Rowlett officials hope DART light rail ’s arrival next Monday redefines downtown

When Dallas Area Rapid Transit next Monday delivers the DART light rail in which Rowlett has invested three decades, the city hopes the byproducts include mixed-use development and a redefined downtown.

It’s far-fetched to expect the first train to bring benefits equal to the $73.6 million in sales tax the city has paid into the system. But eventually, the residents of the city of 56,000 will measure success as a feeling that they didn’t spend years throwing in good money after the bad.

In the easternmost of DART’s original 13 member cities, there has always been debate over spending a penny of sales tax on transit. The lakeside community could have used that cash to relieve its high property tax rate, create a quality of life foundation or redevelop downtown on its own.

However, Mark Enoch, Rowlett’s former mayor and its longtime DART board representative, says the city should be happy with DART-generated help to finance roads and intersections; on-call bus service, which he describes as revolutionary; and, now, the light-rail extension.

Now, Rowlett becomes a DART destination.

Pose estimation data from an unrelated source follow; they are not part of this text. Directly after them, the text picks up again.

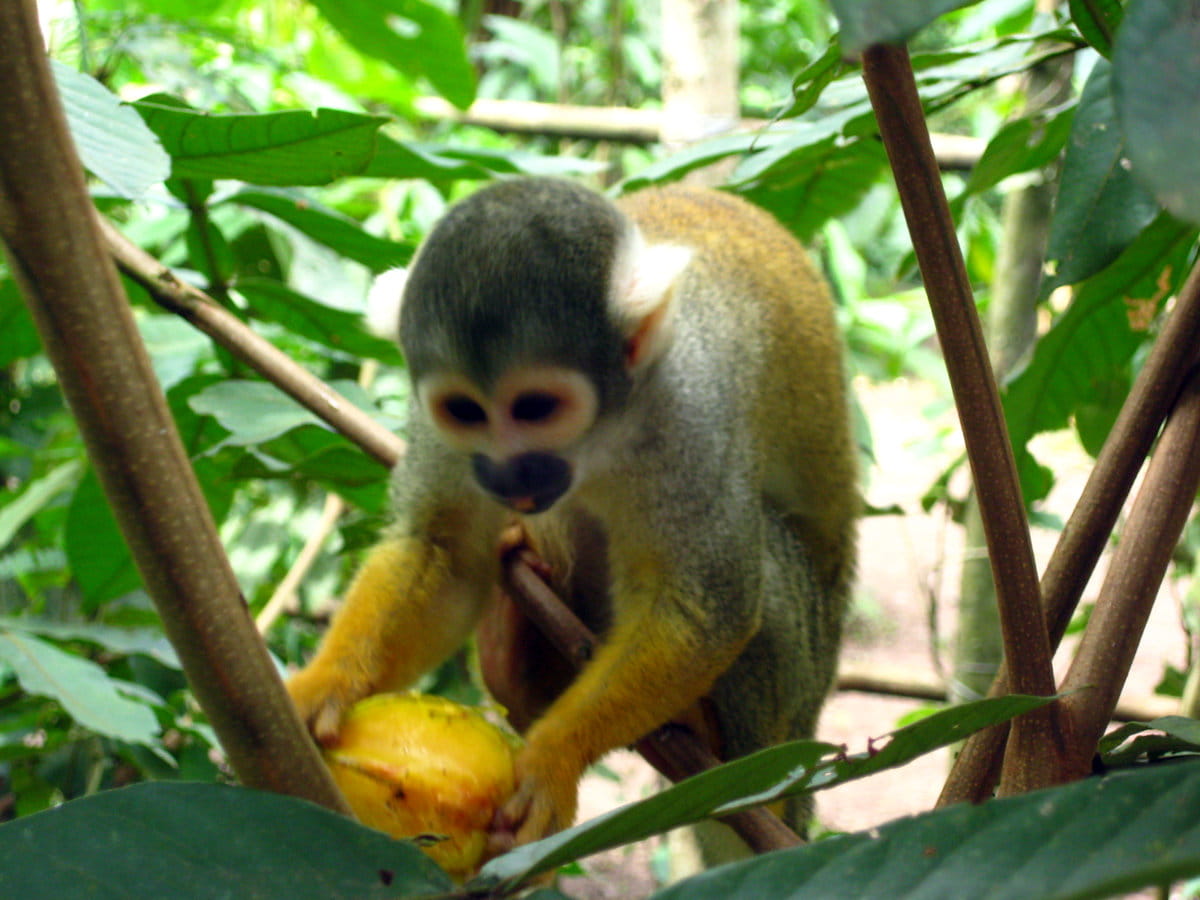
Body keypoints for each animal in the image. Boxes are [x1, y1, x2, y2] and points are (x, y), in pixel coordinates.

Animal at [286, 176, 858, 859]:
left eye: (535, 407)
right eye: (464, 410)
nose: (507, 474)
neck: (601, 432)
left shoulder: (690, 410)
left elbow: (706, 606)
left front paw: (555, 758)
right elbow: (444, 551)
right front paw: (326, 683)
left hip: (795, 688)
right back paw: (514, 655)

At the current end of the Blue Line, the downtown Garland station, 40 percent of license plates in the parking lot belong to out-of-town commuters.

“We anticipate that you’re going to have quite a bit of park-and-ride usage at that [Rowlett] station,” said Todd Plesko, the transit agency’s vice president for planning. “Over time, we think they’ll be successful at development.”

Rowlett officials spent recent years putting zoning in place to redefine the city’s downtown around the station, also extending the city center to State Highway 66 and the Bush Turnpike, whose eastern extension through Rowlett opened last December.

Municipal dollars have always played a major role on Main Street, home to Rowlett’s city offices, library and chamber of commerce. Thousands of residents take advantage of celebrations and other events the city sponsors there.

“We have people show up at the community events and say that they are surprised. They didn’t know downtown was even there,” council member Chris Kilgore said.